*** Opening of SOURCE MATERIAL ***

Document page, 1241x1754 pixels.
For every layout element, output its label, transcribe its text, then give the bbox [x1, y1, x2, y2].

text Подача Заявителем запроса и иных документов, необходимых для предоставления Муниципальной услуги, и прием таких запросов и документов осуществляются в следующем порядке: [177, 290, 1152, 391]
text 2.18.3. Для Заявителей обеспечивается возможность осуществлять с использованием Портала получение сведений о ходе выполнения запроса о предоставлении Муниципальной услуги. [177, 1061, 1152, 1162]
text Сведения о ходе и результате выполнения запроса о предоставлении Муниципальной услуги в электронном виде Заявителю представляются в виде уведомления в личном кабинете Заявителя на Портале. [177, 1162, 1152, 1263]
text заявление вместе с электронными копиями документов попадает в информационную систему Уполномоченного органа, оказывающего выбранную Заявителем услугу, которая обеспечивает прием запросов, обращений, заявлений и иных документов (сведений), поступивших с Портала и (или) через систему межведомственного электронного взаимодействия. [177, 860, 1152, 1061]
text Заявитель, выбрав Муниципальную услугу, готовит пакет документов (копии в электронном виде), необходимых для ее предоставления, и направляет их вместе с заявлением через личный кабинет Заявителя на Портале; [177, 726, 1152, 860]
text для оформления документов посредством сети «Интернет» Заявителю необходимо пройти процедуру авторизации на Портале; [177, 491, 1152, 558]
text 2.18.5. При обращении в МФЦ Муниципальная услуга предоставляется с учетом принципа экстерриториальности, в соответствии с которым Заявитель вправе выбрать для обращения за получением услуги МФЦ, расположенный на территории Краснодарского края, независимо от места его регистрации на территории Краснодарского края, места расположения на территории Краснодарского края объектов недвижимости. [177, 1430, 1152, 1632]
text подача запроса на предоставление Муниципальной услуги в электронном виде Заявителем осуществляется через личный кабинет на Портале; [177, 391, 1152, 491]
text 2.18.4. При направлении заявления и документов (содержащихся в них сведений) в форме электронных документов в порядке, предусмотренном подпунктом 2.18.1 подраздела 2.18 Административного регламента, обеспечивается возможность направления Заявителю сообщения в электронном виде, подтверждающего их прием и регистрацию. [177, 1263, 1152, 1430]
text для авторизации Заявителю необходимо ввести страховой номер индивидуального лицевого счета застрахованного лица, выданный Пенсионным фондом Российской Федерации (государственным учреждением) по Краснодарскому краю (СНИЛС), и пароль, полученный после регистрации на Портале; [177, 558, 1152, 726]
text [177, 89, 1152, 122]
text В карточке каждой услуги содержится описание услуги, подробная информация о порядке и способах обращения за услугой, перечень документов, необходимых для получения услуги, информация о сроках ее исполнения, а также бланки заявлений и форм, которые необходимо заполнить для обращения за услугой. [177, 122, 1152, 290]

*** Close of SOURCE MATERIAL ***

Transcribe the data above so that every line matches exactly.

Document page, 1241x1754 pixels.
For every layout element, output its label, transcribe its text, then give the bbox [x1, y1, x2, y2].

text Подача Заявителем запроса и иных документов, необходимых для предоставления Муниципальной услуги, и прием таких запросов и документов осуществляются в следующем порядке: [177, 290, 1152, 391]
text 2.18.3. Для Заявителей обеспечивается возможность осуществлять с использованием Портала получение сведений о ходе выполнения запроса о предоставлении Муниципальной услуги. [177, 1061, 1152, 1162]
text Сведения о ходе и результате выполнения запроса о предоставлении Муниципальной услуги в электронном виде Заявителю представляются в виде уведомления в личном кабинете Заявителя на Портале. [177, 1162, 1152, 1263]
text заявление вместе с электронными копиями документов попадает в информационную систему Уполномоченного органа, оказывающего выбранную Заявителем услугу, которая обеспечивает прием запросов, обращений, заявлений и иных документов (сведений), поступивших с Портала и (или) через систему межведомственного электронного взаимодействия. [177, 860, 1152, 1061]
text Заявитель, выбрав Муниципальную услугу, готовит пакет документов (копии в электронном виде), необходимых для ее предоставления, и направляет их вместе с заявлением через личный кабинет Заявителя на Портале; [177, 726, 1152, 860]
text для оформления документов посредством сети «Интернет» Заявителю необходимо пройти процедуру авторизации на Портале; [177, 491, 1152, 558]
text 2.18.5. При обращении в МФЦ Муниципальная услуга предоставляется с учетом принципа экстерриториальности, в соответствии с которым Заявитель вправе выбрать для обращения за получением услуги МФЦ, расположенный на территории Краснодарского края, независимо от места его регистрации на территории Краснодарского края, места расположения на территории Краснодарского края объектов недвижимости. [177, 1430, 1152, 1632]
text подача запроса на предоставление Муниципальной услуги в электронном виде Заявителем осуществляется через личный кабинет на Портале; [177, 391, 1152, 491]
text 2.18.4. При направлении заявления и документов (содержащихся в них сведений) в форме электронных документов в порядке, предусмотренном подпунктом 2.18.1 подраздела 2.18 Административного регламента, обеспечивается возможность направления Заявителю сообщения в электронном виде, подтверждающего их прием и регистрацию. [177, 1263, 1152, 1430]
text для авторизации Заявителю необходимо ввести страховой номер индивидуального лицевого счета застрахованного лица, выданный Пенсионным фондом Российской Федерации (государственным учреждением) по Краснодарскому краю (СНИЛС), и пароль, полученный после регистрации на Портале; [177, 558, 1152, 726]
text [177, 89, 1152, 122]
text В карточке каждой услуги содержится описание услуги, подробная информация о порядке и способах обращения за услугой, перечень документов, необходимых для получения услуги, информация о сроках ее исполнения, а также бланки заявлений и форм, которые необходимо заполнить для обращения за услугой. [177, 122, 1152, 290]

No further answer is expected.